Peter Kyle, Secretary of State for Science, Innovation and Technology, welcomed the collaboration: “The UK's life sciences industry is thriving, driving innovation and improving lives. This collaboration between GSK and the University of Cambridge demonstrates our country's leading research and development capabilities.

“By focusing on cutting-edge research and harnessing the power of AI, this has the potential to advance the treatment of immune-related diseases, which could benefit patients both here in the UK and internationally.

“It's a clear example of how collaboration between industry, academia, and healthcare can deliver tangible results and strengthen the UK's position in healthcare innovation.”

Tony Wood, Chief Scientific Officer, GSK, added: “Collaboration is at the heart of scientific progress and is fundamental to how we do R & D at GSK. We’re excited to build on our existing work with the University of Cambridge to further this world-leading scientific and technological capability in the UK.

“By bringing together Cambridge’s expertise and our own internal capabilities, including understanding of the immune system and the use of AI to accelerate drug development, we have an opportunity to help patients struggling with complex disease.”

The aim of CG-TIC is to improve outcomes for patients and Cambridge provides a unique environment in which to involve them, with Cambridge University Hospitals playing a pivotal role in the collaboration and Royal Papworth Hospital NHS Foundation Trust, the UK’s leading heart and lung hospital, a likely future partner.

Home to the hospitals and to much of the collaboration’s research activity, the Cambridge Biomedical Campus provides a unique environment where academia, industry and healthcare can come together and where human translational research is supported by the National Institute for Health and Care Research (NIHR) Cambridge Biomedical Research Centre.

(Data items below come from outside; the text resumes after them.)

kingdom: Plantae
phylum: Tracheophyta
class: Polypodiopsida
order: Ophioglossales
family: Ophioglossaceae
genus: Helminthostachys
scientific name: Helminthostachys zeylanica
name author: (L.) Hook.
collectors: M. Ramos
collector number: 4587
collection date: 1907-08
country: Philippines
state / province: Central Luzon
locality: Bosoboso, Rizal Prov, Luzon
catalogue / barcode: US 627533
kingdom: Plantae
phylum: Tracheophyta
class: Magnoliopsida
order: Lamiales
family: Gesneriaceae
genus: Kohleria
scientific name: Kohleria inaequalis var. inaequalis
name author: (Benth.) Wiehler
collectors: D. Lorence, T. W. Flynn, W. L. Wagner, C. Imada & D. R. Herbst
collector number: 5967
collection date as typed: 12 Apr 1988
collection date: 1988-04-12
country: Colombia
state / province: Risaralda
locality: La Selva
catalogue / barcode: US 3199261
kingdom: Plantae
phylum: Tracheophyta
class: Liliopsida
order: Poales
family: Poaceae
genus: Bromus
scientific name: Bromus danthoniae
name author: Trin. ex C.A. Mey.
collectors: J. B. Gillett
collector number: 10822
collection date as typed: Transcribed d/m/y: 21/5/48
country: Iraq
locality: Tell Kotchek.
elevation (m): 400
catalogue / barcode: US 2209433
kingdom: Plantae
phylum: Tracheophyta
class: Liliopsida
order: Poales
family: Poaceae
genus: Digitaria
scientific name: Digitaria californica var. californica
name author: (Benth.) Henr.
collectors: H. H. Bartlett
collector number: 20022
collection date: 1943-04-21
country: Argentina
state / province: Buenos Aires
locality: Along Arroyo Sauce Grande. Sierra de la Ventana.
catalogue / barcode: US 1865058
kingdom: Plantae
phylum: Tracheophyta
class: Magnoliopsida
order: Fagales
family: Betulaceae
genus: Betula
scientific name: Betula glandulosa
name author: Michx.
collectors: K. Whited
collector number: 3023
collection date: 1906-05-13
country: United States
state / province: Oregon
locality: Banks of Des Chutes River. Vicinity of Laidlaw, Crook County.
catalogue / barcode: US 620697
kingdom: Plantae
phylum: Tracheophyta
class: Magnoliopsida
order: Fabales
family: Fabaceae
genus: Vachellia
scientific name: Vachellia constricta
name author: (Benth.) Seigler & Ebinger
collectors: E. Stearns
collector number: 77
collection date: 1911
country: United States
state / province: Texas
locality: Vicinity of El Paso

Professor Deborah Prentice, Vice-Chancellor of the University of Cambridge, said: “The University sits at the heart of Europe’s leading life sciences cluster, where excellent research and the NHS’s clinical resources combine with the talent generated by the many innovative bioscience companies that call Cambridge home.

“Through this very important collaboration with GSK, Cambridge will be able to drive economic growth for the UK while improving the health of people in this country and around the world.”

The Cambridge-GSK Translational Immunology Collaboration will be co-led by Nicolas Wisniacki, VP, Clinical Research Head, GSK and David Thomas, Professor of Renal Medicine, University of Cambridge and principal investigator at the Cambridge Institute for Therapeutic Immunology and Infectious Diseases.